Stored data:
::::::::
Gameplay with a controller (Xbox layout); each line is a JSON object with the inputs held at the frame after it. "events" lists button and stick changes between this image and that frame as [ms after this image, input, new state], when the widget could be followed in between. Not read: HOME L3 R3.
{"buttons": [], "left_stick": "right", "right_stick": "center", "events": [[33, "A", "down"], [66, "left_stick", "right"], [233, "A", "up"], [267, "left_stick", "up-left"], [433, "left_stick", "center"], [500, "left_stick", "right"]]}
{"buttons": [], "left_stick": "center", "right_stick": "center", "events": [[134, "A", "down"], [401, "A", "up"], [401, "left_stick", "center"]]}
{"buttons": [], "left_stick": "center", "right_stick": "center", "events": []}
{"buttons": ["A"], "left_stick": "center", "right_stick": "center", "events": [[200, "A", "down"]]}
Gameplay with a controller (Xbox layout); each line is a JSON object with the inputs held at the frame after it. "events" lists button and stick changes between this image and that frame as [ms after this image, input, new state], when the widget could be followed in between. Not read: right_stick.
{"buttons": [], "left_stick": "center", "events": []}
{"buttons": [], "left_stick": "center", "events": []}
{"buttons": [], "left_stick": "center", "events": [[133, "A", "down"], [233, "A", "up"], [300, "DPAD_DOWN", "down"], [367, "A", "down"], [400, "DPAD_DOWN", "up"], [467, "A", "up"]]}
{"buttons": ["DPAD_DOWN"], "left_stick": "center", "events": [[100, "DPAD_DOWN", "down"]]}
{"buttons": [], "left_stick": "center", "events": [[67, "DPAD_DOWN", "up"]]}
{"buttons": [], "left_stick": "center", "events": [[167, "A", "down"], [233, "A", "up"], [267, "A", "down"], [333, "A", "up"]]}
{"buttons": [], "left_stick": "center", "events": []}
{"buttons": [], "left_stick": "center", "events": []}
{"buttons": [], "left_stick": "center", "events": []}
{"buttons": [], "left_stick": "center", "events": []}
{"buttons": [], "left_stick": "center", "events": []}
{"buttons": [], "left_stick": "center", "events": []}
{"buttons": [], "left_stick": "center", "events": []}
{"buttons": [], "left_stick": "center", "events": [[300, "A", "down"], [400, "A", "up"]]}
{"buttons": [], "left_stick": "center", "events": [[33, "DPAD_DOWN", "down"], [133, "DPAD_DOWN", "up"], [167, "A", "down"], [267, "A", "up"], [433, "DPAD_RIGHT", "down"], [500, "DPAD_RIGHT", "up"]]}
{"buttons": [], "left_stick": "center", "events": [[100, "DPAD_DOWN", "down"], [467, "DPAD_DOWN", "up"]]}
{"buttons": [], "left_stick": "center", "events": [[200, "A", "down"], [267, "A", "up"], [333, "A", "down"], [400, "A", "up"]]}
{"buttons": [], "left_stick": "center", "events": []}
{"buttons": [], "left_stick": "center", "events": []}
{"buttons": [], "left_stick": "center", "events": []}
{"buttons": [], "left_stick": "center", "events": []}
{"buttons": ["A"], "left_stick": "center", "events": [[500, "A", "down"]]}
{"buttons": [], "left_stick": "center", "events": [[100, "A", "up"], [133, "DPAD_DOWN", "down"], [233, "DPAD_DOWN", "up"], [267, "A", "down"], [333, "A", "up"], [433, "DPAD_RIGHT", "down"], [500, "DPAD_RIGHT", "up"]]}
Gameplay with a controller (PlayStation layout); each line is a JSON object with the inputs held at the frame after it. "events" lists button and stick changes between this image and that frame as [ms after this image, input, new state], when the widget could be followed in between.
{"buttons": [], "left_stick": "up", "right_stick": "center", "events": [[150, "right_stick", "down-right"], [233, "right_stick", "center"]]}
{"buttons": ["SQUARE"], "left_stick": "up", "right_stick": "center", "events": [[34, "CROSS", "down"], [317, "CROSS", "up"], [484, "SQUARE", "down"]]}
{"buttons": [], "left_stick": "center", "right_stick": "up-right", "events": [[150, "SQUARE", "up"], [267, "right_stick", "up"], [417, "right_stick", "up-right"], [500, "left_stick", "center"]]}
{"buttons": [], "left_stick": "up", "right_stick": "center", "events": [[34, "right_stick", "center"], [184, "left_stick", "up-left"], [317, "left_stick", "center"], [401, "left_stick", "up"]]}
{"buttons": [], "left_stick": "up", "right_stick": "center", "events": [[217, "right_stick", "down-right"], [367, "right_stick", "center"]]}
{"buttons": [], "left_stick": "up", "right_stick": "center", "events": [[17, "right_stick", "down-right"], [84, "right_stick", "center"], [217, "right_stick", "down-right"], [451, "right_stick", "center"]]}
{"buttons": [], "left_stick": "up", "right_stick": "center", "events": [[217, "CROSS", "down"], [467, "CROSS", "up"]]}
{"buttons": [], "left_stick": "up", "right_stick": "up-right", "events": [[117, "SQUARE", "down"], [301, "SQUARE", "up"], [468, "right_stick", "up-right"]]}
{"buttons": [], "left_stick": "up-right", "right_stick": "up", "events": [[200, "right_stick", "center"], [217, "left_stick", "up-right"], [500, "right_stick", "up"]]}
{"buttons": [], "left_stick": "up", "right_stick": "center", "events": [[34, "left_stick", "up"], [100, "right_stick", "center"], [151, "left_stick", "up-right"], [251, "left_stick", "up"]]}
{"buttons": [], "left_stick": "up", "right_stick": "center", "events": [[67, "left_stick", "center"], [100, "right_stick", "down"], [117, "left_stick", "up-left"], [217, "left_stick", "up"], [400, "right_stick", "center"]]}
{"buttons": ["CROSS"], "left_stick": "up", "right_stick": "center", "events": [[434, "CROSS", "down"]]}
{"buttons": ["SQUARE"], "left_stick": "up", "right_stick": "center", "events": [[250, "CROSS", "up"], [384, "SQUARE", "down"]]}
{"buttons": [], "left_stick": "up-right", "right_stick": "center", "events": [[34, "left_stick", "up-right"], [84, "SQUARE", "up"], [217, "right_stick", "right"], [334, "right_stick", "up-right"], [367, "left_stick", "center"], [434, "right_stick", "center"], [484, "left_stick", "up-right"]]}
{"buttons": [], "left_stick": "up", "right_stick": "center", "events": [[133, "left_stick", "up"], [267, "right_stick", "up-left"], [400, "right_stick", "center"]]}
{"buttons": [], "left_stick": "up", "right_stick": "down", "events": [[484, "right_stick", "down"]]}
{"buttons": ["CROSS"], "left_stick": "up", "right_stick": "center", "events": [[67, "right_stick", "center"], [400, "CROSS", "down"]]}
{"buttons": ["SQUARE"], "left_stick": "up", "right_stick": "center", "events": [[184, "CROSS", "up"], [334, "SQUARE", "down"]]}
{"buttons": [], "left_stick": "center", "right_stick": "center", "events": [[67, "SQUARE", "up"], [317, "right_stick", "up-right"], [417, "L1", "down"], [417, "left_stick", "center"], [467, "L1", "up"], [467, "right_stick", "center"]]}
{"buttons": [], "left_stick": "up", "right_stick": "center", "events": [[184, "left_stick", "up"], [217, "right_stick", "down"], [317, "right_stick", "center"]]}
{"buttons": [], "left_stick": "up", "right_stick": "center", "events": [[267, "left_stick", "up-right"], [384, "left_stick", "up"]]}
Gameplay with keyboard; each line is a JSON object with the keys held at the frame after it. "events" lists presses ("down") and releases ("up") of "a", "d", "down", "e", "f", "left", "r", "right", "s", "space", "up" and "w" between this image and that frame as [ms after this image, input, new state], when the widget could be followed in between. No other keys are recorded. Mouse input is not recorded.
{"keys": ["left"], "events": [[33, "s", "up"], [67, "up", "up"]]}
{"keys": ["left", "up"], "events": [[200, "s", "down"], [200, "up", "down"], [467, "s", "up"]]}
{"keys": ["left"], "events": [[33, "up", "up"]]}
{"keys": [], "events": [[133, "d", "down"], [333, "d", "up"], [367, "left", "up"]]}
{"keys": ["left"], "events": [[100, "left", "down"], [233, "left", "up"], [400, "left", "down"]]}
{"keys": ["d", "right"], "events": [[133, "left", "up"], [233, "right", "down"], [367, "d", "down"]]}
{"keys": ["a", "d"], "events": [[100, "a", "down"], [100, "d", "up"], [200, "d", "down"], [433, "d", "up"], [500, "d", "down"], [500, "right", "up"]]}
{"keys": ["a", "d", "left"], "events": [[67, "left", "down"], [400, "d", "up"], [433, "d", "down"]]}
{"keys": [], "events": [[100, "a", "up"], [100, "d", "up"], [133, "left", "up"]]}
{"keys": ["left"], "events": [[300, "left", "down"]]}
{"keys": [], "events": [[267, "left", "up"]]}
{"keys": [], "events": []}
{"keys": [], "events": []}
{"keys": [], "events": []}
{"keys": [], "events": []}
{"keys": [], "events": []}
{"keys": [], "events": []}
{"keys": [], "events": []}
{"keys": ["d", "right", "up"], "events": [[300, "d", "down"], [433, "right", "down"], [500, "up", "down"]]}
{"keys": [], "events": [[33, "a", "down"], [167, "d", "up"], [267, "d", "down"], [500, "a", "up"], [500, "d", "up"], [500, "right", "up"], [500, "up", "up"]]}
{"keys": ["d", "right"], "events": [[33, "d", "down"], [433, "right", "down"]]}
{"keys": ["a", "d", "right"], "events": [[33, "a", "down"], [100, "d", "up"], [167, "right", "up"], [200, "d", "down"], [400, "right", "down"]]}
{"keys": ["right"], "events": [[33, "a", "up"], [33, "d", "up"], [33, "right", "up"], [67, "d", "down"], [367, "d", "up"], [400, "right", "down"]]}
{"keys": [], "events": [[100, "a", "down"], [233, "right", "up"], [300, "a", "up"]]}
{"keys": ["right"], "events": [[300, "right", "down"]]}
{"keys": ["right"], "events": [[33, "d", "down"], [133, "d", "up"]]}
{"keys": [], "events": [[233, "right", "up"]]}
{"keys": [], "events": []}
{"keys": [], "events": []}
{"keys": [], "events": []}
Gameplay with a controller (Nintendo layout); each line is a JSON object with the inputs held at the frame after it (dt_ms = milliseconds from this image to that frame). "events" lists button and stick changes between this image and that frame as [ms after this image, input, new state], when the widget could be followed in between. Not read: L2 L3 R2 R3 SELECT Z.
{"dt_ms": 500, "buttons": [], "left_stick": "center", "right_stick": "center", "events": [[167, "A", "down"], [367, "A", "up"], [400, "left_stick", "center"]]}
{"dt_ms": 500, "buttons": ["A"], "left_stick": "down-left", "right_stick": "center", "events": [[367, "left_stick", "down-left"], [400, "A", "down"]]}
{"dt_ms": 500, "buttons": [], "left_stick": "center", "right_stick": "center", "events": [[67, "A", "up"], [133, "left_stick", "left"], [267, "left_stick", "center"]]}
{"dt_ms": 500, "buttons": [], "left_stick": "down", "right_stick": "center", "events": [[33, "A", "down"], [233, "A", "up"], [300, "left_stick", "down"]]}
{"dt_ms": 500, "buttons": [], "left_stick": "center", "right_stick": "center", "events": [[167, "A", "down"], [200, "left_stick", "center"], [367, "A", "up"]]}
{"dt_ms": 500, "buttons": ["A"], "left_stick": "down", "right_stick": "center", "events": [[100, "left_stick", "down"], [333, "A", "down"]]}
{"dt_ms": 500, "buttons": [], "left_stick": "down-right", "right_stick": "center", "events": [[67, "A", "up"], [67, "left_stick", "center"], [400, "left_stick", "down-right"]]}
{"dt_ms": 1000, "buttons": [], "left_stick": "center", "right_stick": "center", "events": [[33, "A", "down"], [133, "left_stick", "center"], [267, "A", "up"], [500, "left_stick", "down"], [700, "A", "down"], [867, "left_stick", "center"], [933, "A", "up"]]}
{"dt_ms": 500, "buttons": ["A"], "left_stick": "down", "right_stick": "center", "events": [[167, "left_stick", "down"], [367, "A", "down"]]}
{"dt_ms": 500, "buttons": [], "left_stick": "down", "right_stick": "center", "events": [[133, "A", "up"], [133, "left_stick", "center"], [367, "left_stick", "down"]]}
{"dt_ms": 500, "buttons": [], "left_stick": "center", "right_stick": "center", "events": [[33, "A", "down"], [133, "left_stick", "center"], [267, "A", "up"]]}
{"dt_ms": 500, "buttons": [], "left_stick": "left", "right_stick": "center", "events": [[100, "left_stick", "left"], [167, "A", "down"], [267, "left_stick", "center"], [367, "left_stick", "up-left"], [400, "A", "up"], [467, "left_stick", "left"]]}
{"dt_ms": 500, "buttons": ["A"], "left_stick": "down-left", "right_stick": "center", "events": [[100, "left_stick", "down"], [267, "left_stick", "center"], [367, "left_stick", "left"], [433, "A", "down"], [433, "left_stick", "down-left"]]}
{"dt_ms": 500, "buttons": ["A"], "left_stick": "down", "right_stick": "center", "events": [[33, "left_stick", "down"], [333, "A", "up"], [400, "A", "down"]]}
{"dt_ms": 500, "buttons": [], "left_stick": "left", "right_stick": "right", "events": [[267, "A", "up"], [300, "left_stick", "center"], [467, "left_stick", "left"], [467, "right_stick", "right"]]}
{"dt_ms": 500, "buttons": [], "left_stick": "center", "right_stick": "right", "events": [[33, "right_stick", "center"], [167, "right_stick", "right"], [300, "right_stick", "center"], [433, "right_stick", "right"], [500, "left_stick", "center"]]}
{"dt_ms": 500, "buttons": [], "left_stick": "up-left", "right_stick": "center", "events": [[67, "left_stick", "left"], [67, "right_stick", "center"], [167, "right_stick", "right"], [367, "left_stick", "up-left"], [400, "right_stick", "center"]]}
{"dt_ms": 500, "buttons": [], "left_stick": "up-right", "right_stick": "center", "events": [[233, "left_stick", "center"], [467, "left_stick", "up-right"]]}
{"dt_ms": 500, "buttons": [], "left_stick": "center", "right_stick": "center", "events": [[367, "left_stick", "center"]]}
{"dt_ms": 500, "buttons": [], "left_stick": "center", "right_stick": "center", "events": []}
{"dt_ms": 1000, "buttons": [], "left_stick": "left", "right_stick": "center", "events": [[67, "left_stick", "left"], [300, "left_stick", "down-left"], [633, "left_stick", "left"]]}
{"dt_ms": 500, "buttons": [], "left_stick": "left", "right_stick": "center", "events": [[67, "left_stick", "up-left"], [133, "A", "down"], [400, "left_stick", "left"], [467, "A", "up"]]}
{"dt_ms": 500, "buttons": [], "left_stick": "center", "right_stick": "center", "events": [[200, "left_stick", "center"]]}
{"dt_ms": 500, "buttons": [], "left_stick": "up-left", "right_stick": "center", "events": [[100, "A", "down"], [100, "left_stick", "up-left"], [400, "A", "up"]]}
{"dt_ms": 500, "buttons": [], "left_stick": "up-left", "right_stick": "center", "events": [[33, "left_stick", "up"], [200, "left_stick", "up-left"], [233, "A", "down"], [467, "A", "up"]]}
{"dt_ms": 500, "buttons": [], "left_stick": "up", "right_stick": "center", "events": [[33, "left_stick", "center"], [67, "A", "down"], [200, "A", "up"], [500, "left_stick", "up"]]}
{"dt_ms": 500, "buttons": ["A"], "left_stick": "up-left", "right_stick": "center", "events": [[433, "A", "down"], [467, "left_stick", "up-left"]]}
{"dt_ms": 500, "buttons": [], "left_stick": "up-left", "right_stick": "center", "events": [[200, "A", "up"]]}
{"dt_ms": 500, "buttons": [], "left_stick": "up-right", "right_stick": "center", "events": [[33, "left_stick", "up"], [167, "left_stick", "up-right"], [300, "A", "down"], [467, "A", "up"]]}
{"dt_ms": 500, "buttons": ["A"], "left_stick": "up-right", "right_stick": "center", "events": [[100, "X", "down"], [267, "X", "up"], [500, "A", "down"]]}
::::::::
● **What you have to do**: Output only the lines from the top of the entries through the one holding "Not read: right_stick.", copied exactly.

● **Completed exercise**:
Gameplay with a controller (Xbox layout); each line is a JSON object with the inputs held at the frame after it. "events" lists button and stick changes between this image and that frame as [ms after this image, input, new state], when the widget could be followed in between. Not read: HOME L3 R3.
{"buttons": [], "left_stick": "right", "right_stick": "center", "events": [[33, "A", "down"], [66, "left_stick", "right"], [233, "A", "up"], [267, "left_stick", "up-left"], [433, "left_stick", "center"], [500, "left_stick", "right"]]}
{"buttons": [], "left_stick": "center", "right_stick": "center", "events": [[134, "A", "down"], [401, "A", "up"], [401, "left_stick", "center"]]}
{"buttons": [], "left_stick": "center", "right_stick": "center", "events": []}
{"buttons": ["A"], "left_stick": "center", "right_stick": "center", "events": [[200, "A", "down"]]}
Gameplay with a controller (Xbox layout); each line is a JSON object with the inputs held at the frame after it. "events" lists button and stick changes between this image and that frame as [ms after this image, input, new state], when the widget could be followed in between. Not read: right_stick.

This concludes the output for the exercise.